Moving forward, new tools for protein engineering which leverage computational protein design, next-generation sequencing and machine learning will accelerate our ability to engineer enzymes with new activities. Directed evolution, agnostic by nature, frequently improves enzyme performance by uncovering subtle mutations far away from the active site, which are non-intuitive for chemists and protein engineers. However, the effects of such changes may be predictable by computer algorithms that learn from data. Machine learning tools have enabled protein structure to be predicted from a sequence with much greater reliability; correlating enzyme sequences to their functions is the next big challenge. Nascent work in this field has demonstrated that machine-learning directed evolution (MLDE) can achieve higher-fitness variants more rapidly than the ‘greedy’ optimization strategies currently employed, reducing the experimental effort needed to achieve a highly functional biocatalyst.⁵⁴ These approaches can help develop enzymes with complementary selectivities: MLDE guided the divergent evolution of a single enzyme for Si–H insertion to produce two biocatalysts with complementary enantioselectivities, enabling access to both antipodes of the desired product.⁵⁵ The capacity to leverage MLDE to engineer enzymes for complementary stereoinduction in parallel could expedite the development of biocatalysts to access any desired stereoisomer. Such examples are only the beginning of what these technologies can do for biocatalysis: the exploration of machine learning to predict enzyme performance for reactions on non-natural substrates has already started,⁵⁶ and we expect it to play a role in biocatalytic reaction discovery sooner rather than later. The acceleration of directed evolution, combined with the ability to optimize enzymes with complementary selectivities in parallel, dramatically amplifies the impact of discovering new-to-nature biocatalytic transformations.

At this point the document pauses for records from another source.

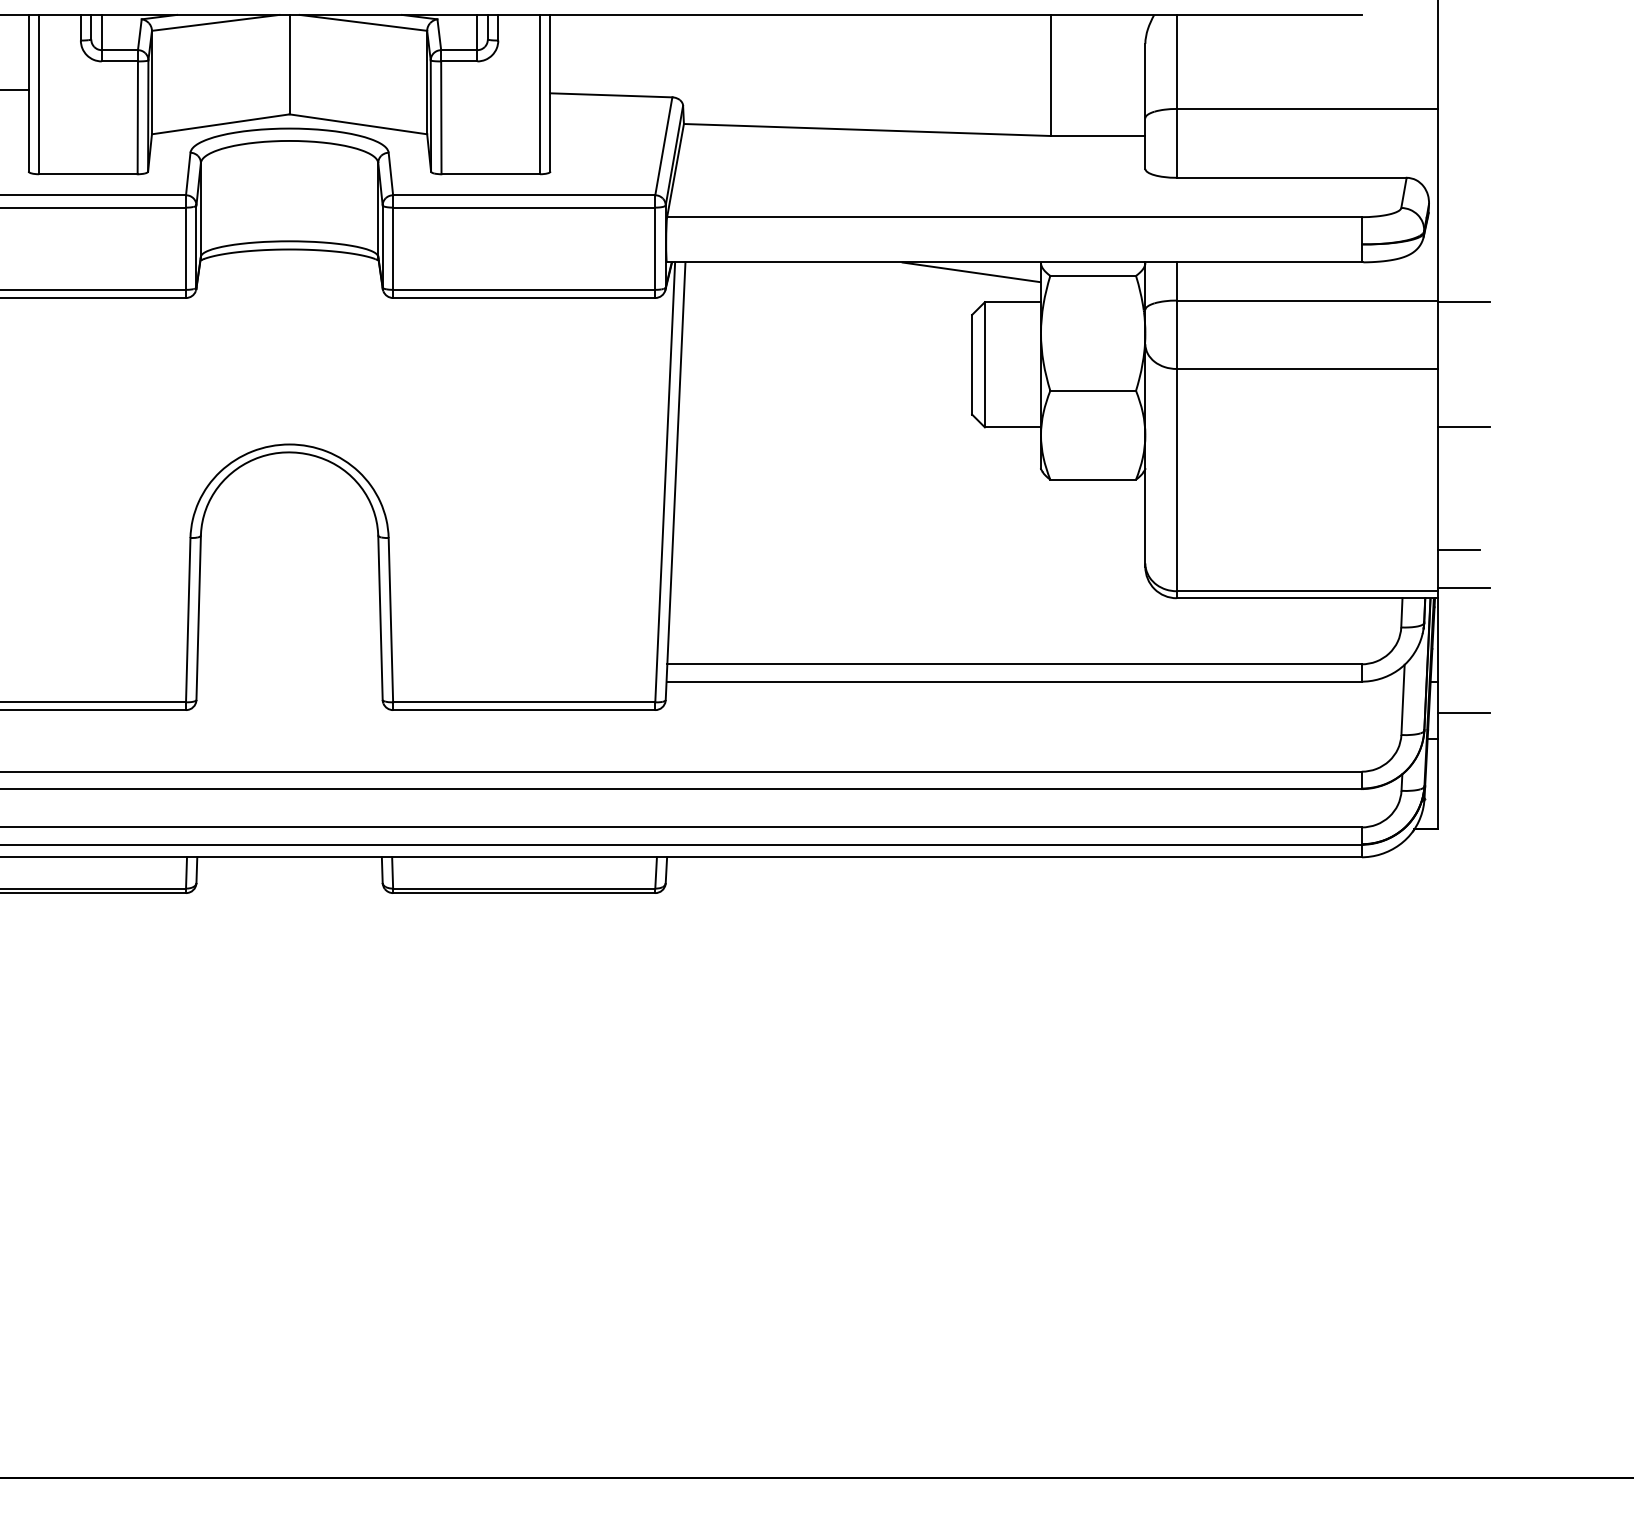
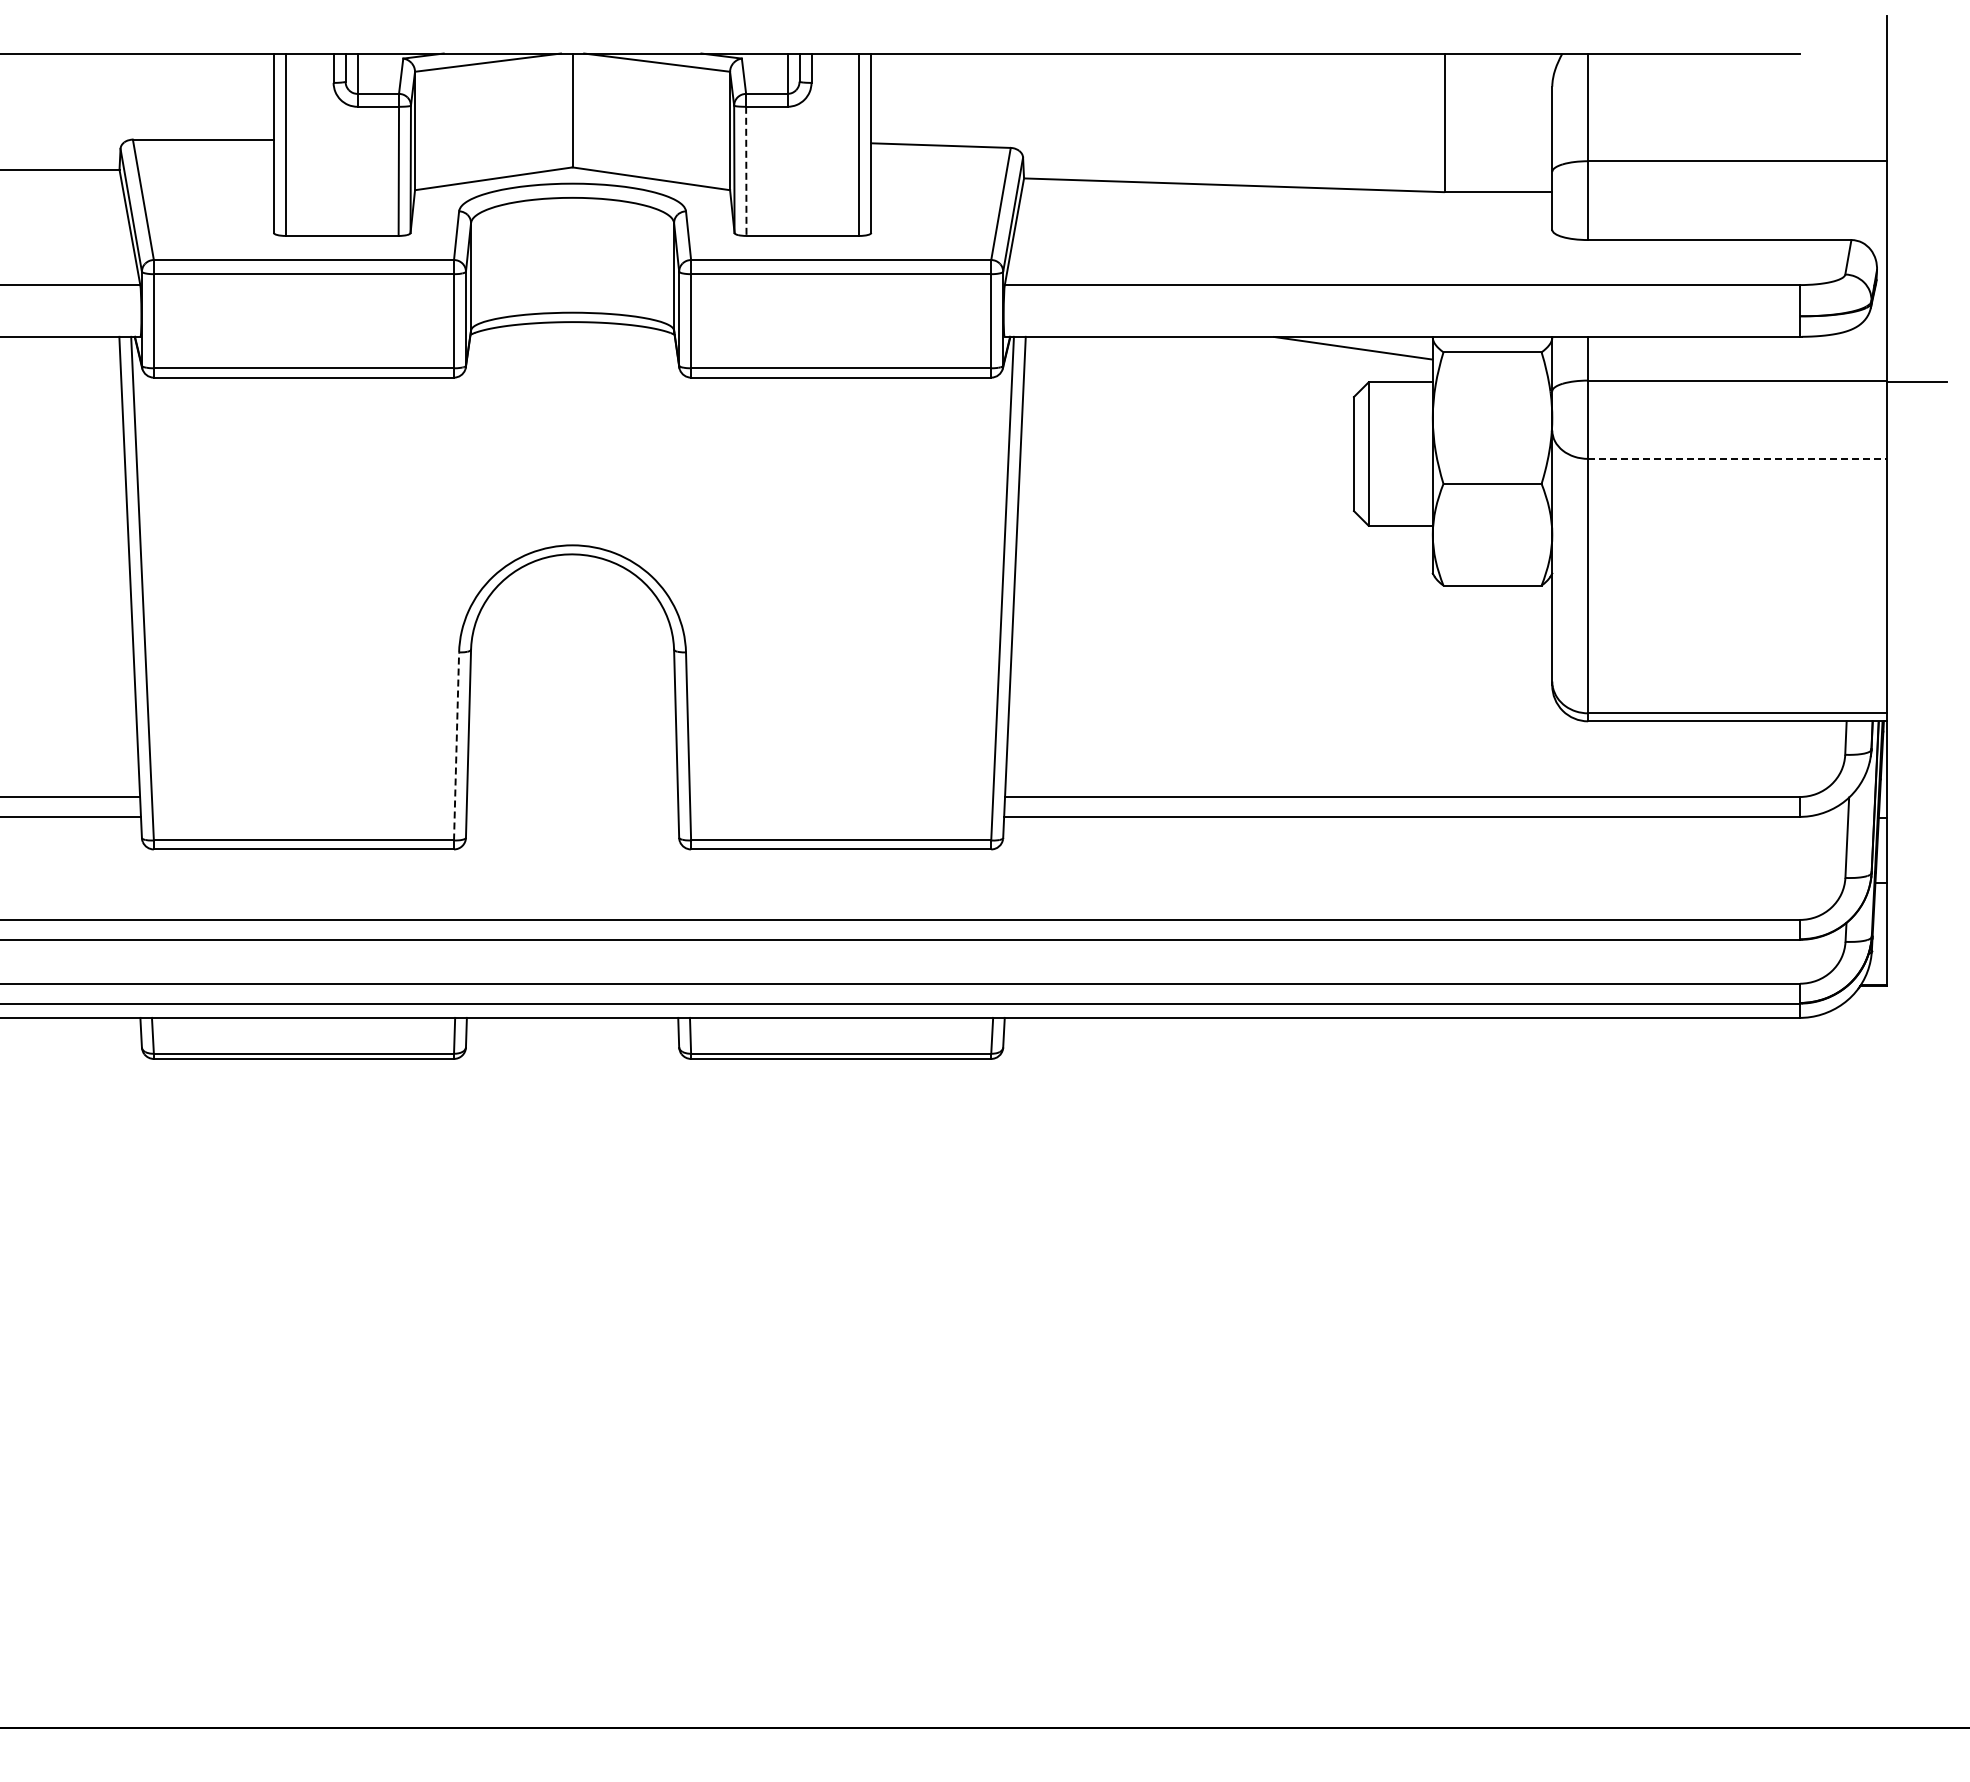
line: (441, 117) -> (746, 171), solid -> dashed
line: (1307, 368) -> (1737, 458), solid -> dashed
line: (1463, 427) -> (1916, 525), removed
line: (1458, 550) -> (1910, 666), removed
line: (1463, 587) -> (1916, 709), removed
line: (188, 619) -> (456, 745), solid -> dashed
line: (1463, 712) -> (1916, 852), removed

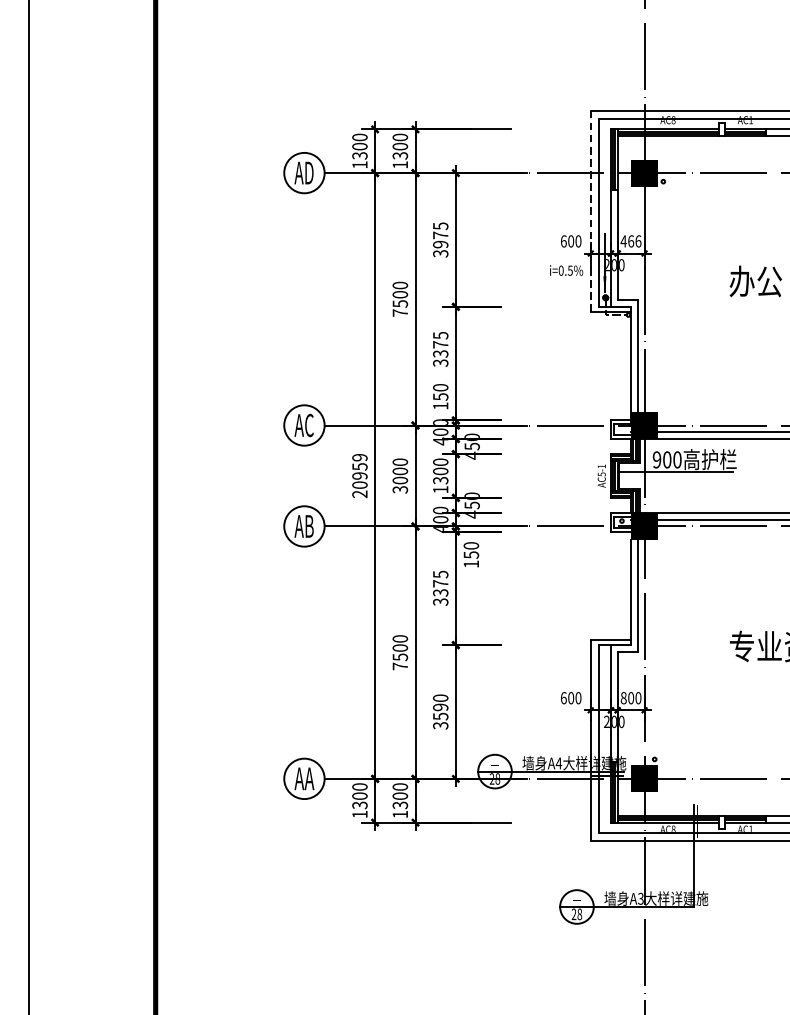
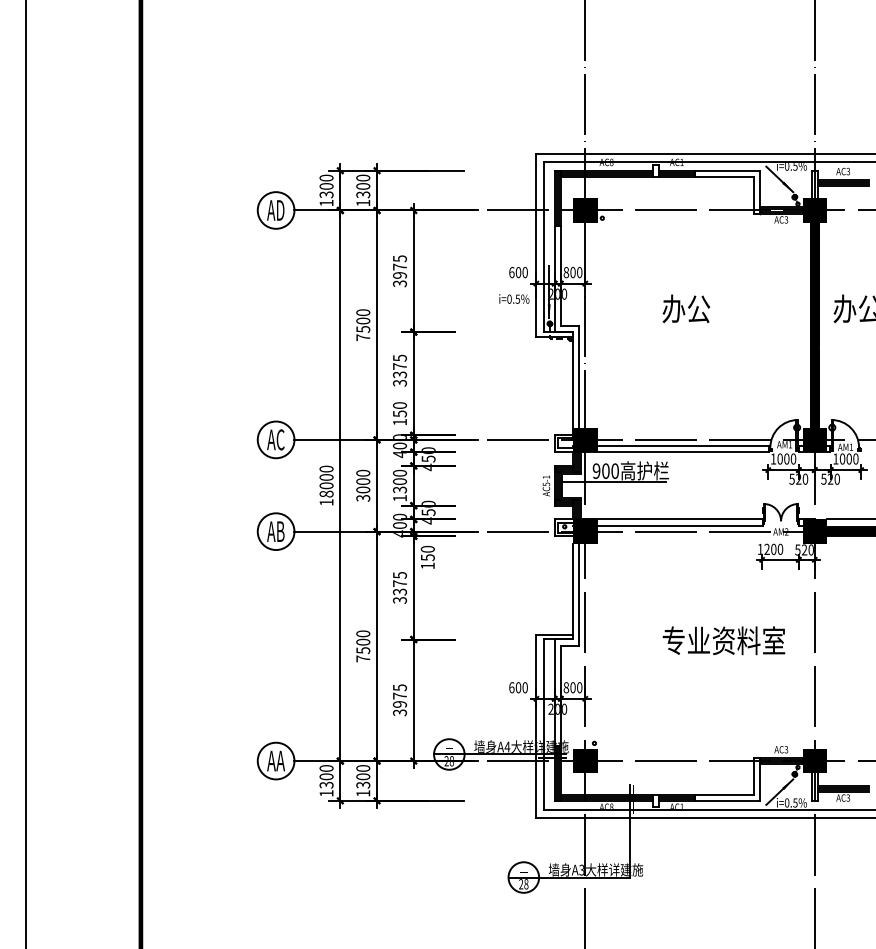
line: (590, 210) -> (536, 244), dashed -> solid
text: (630, 241) -> (572, 272), 466 -> 800
text: (359, 475) -> (326, 485), 20959 -> 18000
text: (441, 706) -> (400, 695), 3590 -> 3975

In conclusion, biocatalysis is a sustained and fruitful collaboration among synthetic chemists, protein engineers, and nature. Just as nature has taught us chemistry and provided us with the blueprint to improve her catalysts systematically, her machinery has proven highly adaptable to acquiring new chemistry when presented with the right environment. The extent of new chemistry that enzymes can perform remains an open question. We believe, however, that scientists have just scratched the surface of chemical transformations that enzymes can achieve, and anticipate that the boundless surprises from biology, the increasing power and sophistication of protein engineering techniques, and continued chemical ingenuity will continue to power innovations in biocatalysis.